Приближался день свадьбы! В тот «роковой» день, отгладив мой чёрный костюм, сшитый местным портным за (ну, конечно!) американский кофе, покатил я на велосипеде в Эрланген.
Ехал я не один. Красивая девушка-венгерка, тоже «D.P.», из деревушки по соседству с базой, которую я часто посещал в свободное время, ехала рядом со мной, и её глаза были полны слёз! Она уговаривала меня вернуться в деревню и повенчаться с ней, а не с «какой-то» немкой.
Да, читатель, поверить этому трудно, но я объясню. Тогда я был ещё молод и не так безобразен, как теперь. Флиртовал с девчонками, как полагается по возрасту, и был знаком с двумя сёстрами, венгерками. Я флиртовал с ними обеими и чуть ли не влюбился в одну из девушек.
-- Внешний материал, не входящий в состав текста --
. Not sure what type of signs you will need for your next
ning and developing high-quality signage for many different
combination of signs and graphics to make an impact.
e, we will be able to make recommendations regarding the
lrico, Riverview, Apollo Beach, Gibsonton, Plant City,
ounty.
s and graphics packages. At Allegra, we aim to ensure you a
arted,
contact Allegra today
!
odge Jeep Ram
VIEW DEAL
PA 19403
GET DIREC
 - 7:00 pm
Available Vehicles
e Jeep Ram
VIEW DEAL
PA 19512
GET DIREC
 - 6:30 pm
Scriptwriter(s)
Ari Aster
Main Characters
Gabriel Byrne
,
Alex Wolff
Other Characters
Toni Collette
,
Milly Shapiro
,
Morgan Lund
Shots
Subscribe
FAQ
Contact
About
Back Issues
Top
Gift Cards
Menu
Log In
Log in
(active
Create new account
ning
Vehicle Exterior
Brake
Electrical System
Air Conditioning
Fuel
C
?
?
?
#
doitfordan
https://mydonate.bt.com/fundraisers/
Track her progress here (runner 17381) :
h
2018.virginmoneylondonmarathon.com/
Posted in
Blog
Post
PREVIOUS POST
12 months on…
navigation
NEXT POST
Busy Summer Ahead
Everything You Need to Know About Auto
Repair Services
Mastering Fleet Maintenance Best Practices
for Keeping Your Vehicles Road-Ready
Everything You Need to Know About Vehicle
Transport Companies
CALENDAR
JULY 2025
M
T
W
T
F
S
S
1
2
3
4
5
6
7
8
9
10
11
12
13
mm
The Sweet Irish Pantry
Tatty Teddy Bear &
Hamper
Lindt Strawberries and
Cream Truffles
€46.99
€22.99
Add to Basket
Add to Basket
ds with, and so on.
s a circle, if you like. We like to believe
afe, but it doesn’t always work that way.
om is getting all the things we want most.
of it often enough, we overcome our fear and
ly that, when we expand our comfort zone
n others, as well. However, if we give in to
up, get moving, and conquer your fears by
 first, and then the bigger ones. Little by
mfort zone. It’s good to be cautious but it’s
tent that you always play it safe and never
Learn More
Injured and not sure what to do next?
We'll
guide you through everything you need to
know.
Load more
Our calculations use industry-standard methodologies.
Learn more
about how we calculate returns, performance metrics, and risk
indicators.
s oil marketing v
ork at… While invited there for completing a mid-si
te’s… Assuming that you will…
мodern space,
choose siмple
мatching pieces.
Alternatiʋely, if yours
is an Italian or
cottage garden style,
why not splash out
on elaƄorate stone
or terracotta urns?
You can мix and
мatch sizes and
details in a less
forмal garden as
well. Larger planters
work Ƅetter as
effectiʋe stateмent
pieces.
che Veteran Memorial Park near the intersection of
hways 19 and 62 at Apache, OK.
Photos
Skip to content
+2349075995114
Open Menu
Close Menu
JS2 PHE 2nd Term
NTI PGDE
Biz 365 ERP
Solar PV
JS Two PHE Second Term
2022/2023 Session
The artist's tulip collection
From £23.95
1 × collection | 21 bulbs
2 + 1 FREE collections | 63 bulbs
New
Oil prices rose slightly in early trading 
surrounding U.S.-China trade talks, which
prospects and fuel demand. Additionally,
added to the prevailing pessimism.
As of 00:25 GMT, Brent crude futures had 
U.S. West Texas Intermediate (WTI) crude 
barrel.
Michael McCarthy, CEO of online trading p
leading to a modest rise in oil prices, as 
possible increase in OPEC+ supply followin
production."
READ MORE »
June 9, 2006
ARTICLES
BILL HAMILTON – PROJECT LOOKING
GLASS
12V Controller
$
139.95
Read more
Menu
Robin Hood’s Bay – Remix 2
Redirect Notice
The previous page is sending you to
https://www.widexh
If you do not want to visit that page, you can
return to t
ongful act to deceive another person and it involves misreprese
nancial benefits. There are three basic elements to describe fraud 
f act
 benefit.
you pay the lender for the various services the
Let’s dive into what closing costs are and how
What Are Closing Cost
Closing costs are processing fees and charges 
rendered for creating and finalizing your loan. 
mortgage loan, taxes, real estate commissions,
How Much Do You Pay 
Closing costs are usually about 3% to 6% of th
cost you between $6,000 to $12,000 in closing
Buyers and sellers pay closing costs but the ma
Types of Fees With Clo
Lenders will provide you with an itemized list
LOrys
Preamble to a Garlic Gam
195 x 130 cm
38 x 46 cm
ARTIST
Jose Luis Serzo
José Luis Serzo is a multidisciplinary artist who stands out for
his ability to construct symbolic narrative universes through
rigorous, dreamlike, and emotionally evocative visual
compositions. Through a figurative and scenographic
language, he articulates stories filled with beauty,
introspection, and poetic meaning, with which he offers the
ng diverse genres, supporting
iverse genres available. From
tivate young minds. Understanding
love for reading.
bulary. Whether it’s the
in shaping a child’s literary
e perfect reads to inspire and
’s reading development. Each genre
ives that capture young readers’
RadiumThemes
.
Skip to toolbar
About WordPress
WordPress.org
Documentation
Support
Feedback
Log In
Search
Но когда я познакомился с Трудой, то забыл о них.
Мне и в шахматы надо было играть, и мороженое развозить. Сердце мое, как компас, показывало кратчайший путь к «Золотому сердцу», и мне было не до заезда в какие-то ещё деревни.
Но слух дошёл до моей бывшей симпатии, а терять меня насовсем ей, видимо, не хотелось. Вот и решилась она на последнюю попытку вырвать меня у соперницы. Ну, просто роман!
Не помню, что я ей говорил, но подъехал я к дому моей невесты уже один, хоть и со смешанными чувствами.